Améliorer la sécurité alimentaire dans les pays arabes

Avril 2009 – La Banque mondiale, en collaboration avec l’Organisation des Nations Unies pour l’alimentation et l’agriculture (FAO) et le Fonds international de développement agricole (IFAD), a publié une nouvelle étude intitulée « Renforcer la sécurité alimentaires au Moyen-Orient et Afrique du Nord ». Extraits.

 

Contexte : La forte hausse des prix des produits agricoles de base et des denrées alimentaires en 2007 et début 2008 a suscité dans le monde entier des interrogations en matière de sécurité alimentaire, malnutrition et progression de la pauvreté.

 

Les gouvernements arabes doivent se mobiliser sans attendre pour renforcer la sécurité alimentaire puisqu’ils importent au moins 50 % des calories qu’ils consomment.

 Le rapport suggère trois piliers pour les politiques visant la réduction de la vulnérabilité liés aux chocs futurs:

  •         Renforcer les filets de protection sociale, améliorer l’accès aux services de planning familial et promouvoir l’éducation.
  •          Promouvoir l’approvisionnement en denrées alimentaires produites par les agricultures nationales et améliorer les conditions de vie en milieu rural en s’attaquant au retard de la croissance de la productivité par des investissements accrus en recherche-développement.
  •          Réduire l’exposition à la volatilité du marché par l’amélioration de l’efficience de la chaîne d’approvisionnement et par une utilisation plus efficace des instruments financiers de couverture des risques.

 

Exemples de mesures prises pour faire face au récent choc des prix.

Les gouvernements des pays arabes font face au choc des prix en optant pour une combinaison de politiques commerciales, augmentations de salaires et programmes de protection sociale qui seront difficiles à diminuer par la suite.
Récemment, le Maroc a réduit de façon substantielle le barème de prix du blé et a octroyé des subventions aux importateurs de blé.
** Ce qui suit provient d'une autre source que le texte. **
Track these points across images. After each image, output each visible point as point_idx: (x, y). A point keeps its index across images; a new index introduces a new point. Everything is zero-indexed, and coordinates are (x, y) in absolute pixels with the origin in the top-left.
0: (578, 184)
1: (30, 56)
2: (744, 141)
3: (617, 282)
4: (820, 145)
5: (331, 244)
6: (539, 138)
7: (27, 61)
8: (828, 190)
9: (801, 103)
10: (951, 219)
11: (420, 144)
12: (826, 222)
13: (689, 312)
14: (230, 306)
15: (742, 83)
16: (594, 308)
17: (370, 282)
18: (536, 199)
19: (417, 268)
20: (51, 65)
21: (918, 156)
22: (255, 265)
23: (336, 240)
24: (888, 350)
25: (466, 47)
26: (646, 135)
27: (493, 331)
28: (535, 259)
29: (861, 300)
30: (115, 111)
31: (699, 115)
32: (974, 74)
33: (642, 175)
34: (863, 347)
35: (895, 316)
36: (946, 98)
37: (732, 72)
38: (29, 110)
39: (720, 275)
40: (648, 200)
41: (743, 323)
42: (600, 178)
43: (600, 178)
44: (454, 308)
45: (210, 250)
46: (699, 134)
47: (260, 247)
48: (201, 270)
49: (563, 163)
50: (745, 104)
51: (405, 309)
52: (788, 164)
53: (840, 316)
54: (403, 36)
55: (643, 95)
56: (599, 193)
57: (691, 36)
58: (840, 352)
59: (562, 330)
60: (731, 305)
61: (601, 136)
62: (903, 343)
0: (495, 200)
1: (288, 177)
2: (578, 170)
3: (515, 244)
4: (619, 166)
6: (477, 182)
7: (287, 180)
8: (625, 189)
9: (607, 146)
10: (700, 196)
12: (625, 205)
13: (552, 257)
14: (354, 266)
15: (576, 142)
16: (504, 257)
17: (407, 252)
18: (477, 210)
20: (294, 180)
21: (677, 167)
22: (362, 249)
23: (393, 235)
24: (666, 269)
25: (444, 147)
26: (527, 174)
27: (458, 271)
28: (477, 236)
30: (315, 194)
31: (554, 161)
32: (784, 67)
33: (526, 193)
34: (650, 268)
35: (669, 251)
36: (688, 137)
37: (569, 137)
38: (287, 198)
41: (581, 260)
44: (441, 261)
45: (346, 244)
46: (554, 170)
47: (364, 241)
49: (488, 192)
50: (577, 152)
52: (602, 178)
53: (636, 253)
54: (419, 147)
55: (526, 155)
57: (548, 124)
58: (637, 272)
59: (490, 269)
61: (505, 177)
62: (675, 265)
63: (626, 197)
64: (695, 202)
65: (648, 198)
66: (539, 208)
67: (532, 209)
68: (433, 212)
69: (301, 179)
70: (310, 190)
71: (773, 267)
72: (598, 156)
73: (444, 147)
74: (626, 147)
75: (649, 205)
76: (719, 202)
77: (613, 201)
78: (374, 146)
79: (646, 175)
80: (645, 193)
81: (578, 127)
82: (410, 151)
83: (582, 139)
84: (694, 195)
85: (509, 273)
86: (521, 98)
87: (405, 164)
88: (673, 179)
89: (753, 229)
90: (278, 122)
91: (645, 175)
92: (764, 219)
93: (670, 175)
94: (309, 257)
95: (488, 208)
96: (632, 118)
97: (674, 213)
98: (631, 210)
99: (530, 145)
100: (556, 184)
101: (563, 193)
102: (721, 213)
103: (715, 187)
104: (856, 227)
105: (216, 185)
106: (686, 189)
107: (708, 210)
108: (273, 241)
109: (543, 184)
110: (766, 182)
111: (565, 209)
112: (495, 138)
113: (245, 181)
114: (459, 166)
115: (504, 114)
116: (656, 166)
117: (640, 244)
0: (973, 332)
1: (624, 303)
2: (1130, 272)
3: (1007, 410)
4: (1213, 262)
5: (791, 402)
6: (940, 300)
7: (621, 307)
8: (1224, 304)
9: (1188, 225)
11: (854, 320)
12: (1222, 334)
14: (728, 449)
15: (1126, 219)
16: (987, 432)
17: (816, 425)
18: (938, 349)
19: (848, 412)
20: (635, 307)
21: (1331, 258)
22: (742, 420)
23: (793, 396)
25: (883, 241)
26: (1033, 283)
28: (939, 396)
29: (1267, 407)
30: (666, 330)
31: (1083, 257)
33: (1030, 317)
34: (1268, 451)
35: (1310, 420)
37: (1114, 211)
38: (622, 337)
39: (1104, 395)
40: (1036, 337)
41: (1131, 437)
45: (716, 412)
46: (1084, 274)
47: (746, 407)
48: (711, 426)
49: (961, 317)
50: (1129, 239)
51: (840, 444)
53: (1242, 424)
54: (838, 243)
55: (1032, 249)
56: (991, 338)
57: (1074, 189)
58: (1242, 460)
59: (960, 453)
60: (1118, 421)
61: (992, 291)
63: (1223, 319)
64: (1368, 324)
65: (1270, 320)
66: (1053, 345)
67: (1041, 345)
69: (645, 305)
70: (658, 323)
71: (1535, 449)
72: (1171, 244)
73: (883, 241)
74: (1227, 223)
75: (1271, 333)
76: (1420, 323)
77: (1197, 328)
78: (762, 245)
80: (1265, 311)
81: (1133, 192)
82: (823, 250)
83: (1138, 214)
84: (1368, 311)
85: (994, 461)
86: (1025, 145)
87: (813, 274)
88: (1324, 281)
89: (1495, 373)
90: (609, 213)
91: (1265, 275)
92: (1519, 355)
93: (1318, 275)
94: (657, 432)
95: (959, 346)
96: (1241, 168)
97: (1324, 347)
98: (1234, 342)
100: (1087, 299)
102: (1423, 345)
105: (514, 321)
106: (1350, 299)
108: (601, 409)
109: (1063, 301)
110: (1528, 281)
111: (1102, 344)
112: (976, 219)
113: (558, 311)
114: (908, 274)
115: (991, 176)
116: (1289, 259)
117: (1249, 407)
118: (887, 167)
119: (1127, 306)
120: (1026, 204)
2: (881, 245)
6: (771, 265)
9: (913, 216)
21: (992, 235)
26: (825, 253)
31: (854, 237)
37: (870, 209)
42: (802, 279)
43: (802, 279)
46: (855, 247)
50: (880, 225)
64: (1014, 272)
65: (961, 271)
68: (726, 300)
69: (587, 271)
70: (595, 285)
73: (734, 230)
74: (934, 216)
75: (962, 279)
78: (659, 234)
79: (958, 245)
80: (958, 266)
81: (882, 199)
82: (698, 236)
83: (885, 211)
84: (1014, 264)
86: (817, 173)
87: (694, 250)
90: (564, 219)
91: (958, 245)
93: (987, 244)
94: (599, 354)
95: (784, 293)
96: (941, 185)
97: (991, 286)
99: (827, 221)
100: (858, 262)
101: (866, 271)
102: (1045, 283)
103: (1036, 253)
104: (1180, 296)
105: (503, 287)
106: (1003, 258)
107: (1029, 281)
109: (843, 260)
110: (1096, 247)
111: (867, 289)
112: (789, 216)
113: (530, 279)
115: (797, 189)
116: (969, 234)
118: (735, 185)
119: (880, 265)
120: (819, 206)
Il a également maintenu le contrôle des prix sur le blé, la farine et le pain, tout en réduisant les taxes sur les céréales.
La Tunisie a réduit les taxes sur le blé et maintient actuellement le contrôle des prix sur les produits de base stratégiques. 

L’augmentation de la population contribue aussi à la nécessité croissante d’importer des   aliments. Les pays arabes ont les taux de croissance démographique les plus élevés au monde. La population des pays arabes s’élevait à 73 millions en 1950 et a quadruplé, atteignant 333 millions aujourd’hui. Elle doublera pratiquement d’ici 2050, passant à environ 600 millions d’individus.
La population croissante des jeunes, doit avoir accès à suffisamment de ressources pour pouvoir maximiser sa contribution à la société. L’augmentation de la population ajoute néanmoins à la nécessité croissante d’importer des aliments.

Les tendances démographiques et la généralisation de l’accès à la planification familiale ont déjà des répercussions significatives sur la réduction des taux de croissance démographique dans plusieurs pays arabes comme la Tunisie, le Liban, le Maroc, l’Algérie et l’Égypte.

Rareté de l’eau et culture sèche

L’utilisation croissante de l’eau, combinée à l’accroissement de la population, ont contribué à la raréfaction de l’eau dans les pays arabes. Des années 50 à aujourd’hui, les ressources renouvelables en eau par habitant ont diminué d’environ 75 %. Celles-ci devraient diminuer de 40 % de plus par rapport aux niveaux actuels d’ici 2050. Cette tendance à la baisse s’accélérera probablement avec les effets du changement climatique.

Les pays doivent adopter des approches différentes pour aborder la rareté d’eau quant à leur accès à l’irrigation. Dans les pays du Maghreb (Algérie, Libye, Maroc, Mauritanie et Tunisie), la proportion de terres irriguées varie de 7 à 18 % du total des terres cultivées.

Malgré la prédominance du climat sec, de nombreux pays arabes dépendent principalement des cultures alimentées par les eaux pluviales. En Algérie, en Iraq, en Jordanie, au Liban, en Libye, au Maroc, en Mauritanie, au Soudan, en Syrie, en Tunisie et au Yémen, la culture sèche (culture alimentée par les eaux pluviales) est pratiquée sur plus de la moitié des terres arables.
Les prédictions sur les changements climatiques indiquent que la moyenne annuelle des précipitations pourrait diminuer de 10 % au cours des 50 prochaines années. La sécheresse et les vagues de chaleur seront plus fréquentes avec l’accélération du cycle des saisons.

En conséquence, la production des cultures sèches fluctuera de plus en plus au fil du temps et la moyenne des rendements commencera à baisser. On prévoit une diminution de 20 % dans les pays arabes en général et près de 40 % en Algérie et au Maroc.